O propósito desse relato é lembrar que inflação é um monstro que nunca morre. Ela pode ser combatida e mantida sobre controle, mas jamais pode ser considerada morta e extirpada da vida social. Agora mesmo, apesar de uma tragédia sanitária que provocou recessão, fechamento de empresas, desemprego, perda de renda, empobrecimento, trancamento das pessoas em casa e queda nas vendas, a inflação medida pelo Índice de Preços ao Consumidor Amplo (IPCA) chegou a 4,5% em 2020 e subiu para 6,1% no acumulado dos últimos 12 meses terminados em março de 2021. Isso significa que o monstro da inflação ataca mesmo quando parece não haver condições para elevação de preços. Se a demanda nacional (consumo das pessoas, consumo do governo, investimento das empresas, investimento do governo) caiu e foi desorganizada em decorrência da pandemia, não haveria condições para aumentos de preços. Entretanto, o sistema produtivo de bens e serviços de consumo e bens de capital foi desorganizado e enfraquecido, criando problemas de oferta de produtos que fazem a inflação subir.

A taxa acumulada de 6,1% em 12 meses não é nenhuma tragédia, nem o sinal de que vem aí um tempo de inflação elevada. Entretanto, a inflação é um mal perigoso e sorrateiro que, ao menor descuido, sai de sua quietude e salta para atacar o organismo econômico e social com todos os estragos que faz.

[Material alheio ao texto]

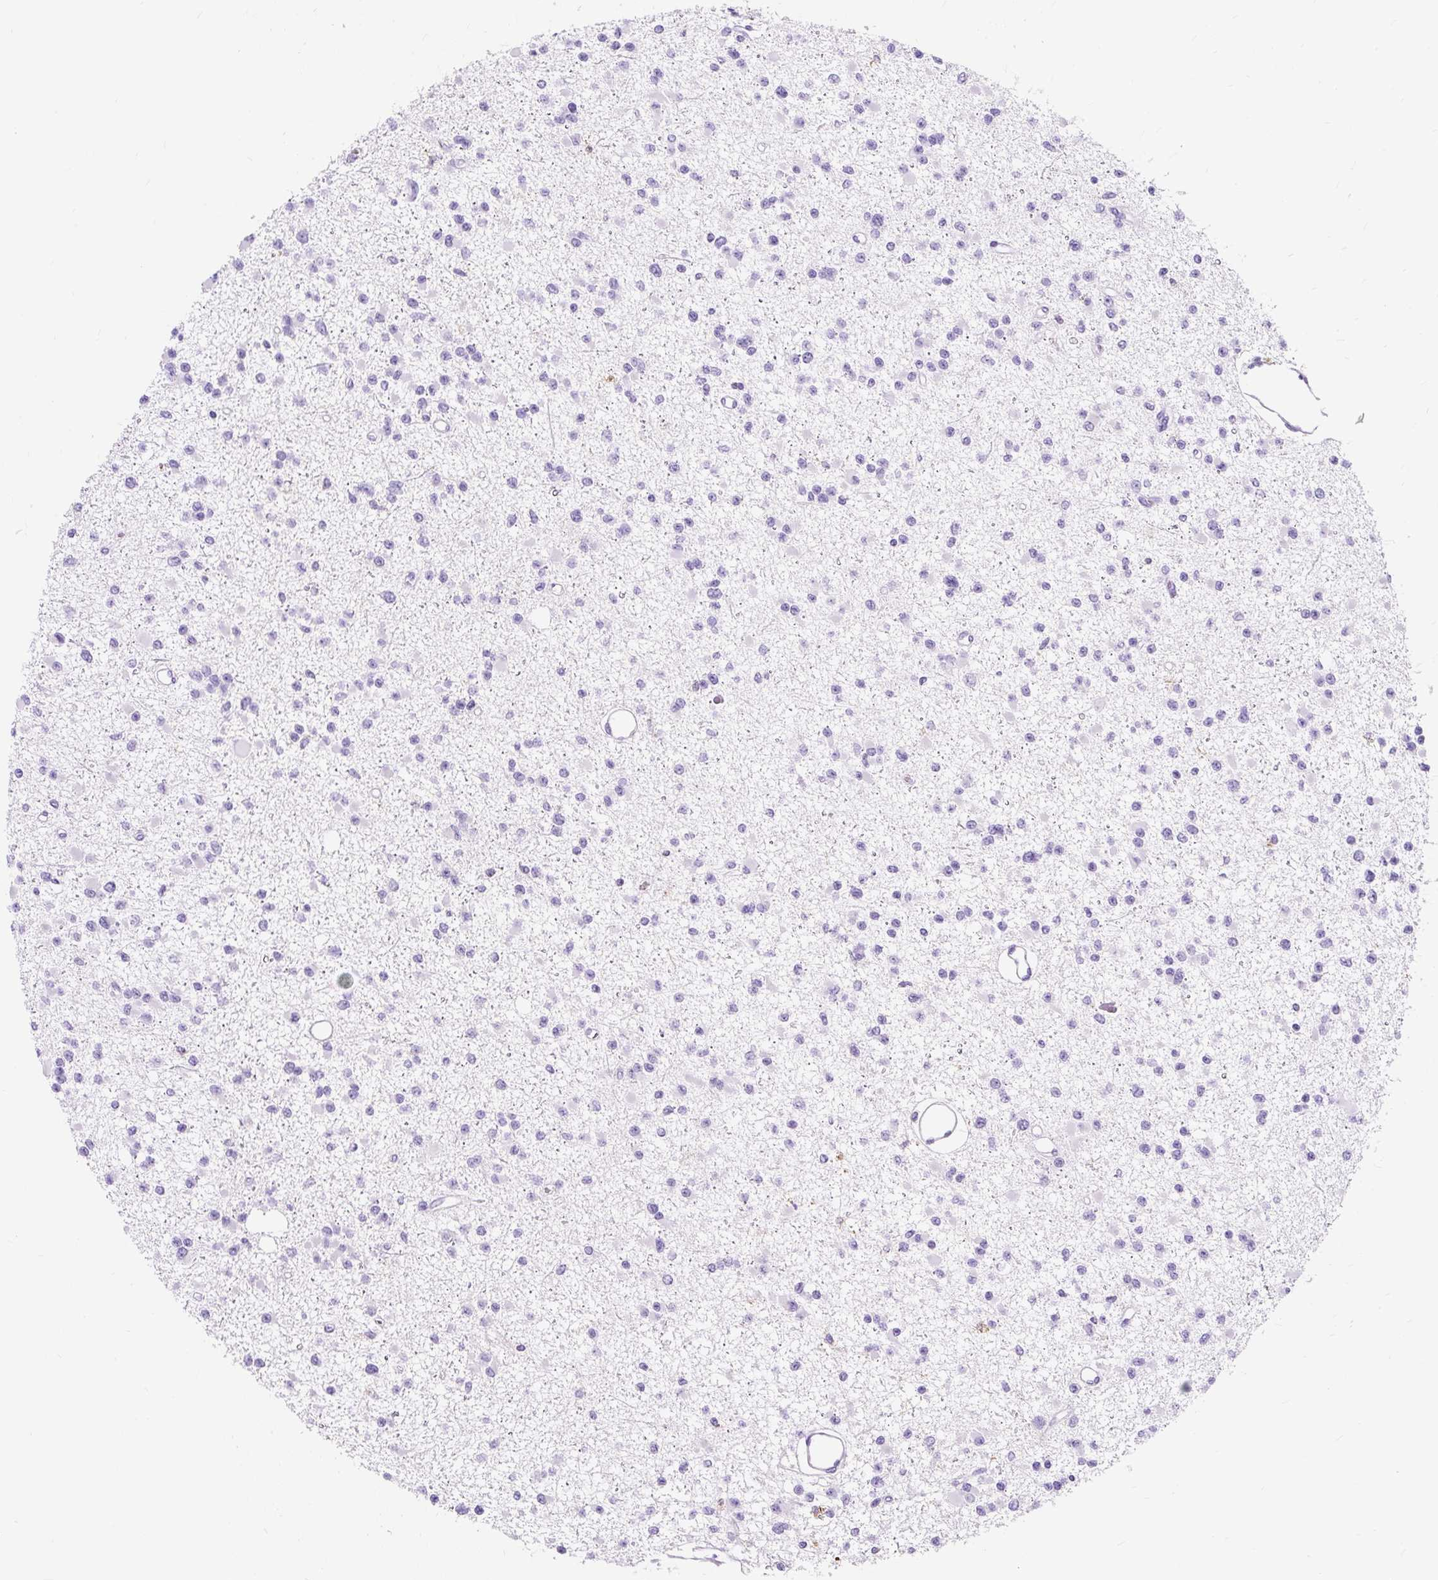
{"staining": {"intensity": "negative", "quantity": "none", "location": "none"}, "tissue": "glioma", "cell_type": "Tumor cells", "image_type": "cancer", "snomed": [{"axis": "morphology", "description": "Glioma, malignant, Low grade"}, {"axis": "topography", "description": "Brain"}], "caption": "DAB immunohistochemical staining of human glioma exhibits no significant staining in tumor cells. (Stains: DAB (3,3'-diaminobenzidine) immunohistochemistry (IHC) with hematoxylin counter stain, Microscopy: brightfield microscopy at high magnification).", "gene": "HLA-DRA", "patient": {"sex": "female", "age": 22}}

O Brasil demorou para chegar a uma inflação civilizada, abaixo de 6% ao ano, e muitos acreditam que pequenas variações em torno dessa taxa não são um problema; a questão é que, quando o fenômeno de aumento de preços se insinua, ninguém sabe qual será sua velocidade e até onde irá aumentar.

Embora a prioridade atual seja livrar a nação da pandemia do coronavírus, o que vem depois é a necessidade urgente de reorganizar a economia, refazer a estrutura de oferta de bens e serviços (isso significa recuperar o sistema produtivo e as empresas prejudicadas durante a crise), aumentar o Produto Interno Bruto (PIB), reduzir o desemprego e buscar o crescimento sustentável nos próximos anos. Mas, para isso, é preciso controle da inflação, estabilidade política, melhoria da infraestrutura física, equilíbrio das contas públicas, definição da estrutura tributária (ou se faz a reforma ou se desiste dela de uma vez), além da diminuição das tensões em áreas como política ambiental, política externa e processo eleitoral. Esses são alguns desafios – alguns, não todos – que o Brasil precisa enfrentar e cujas soluções tem de encaminhar, se não quiser seguir estagnado em mais uma década perdida.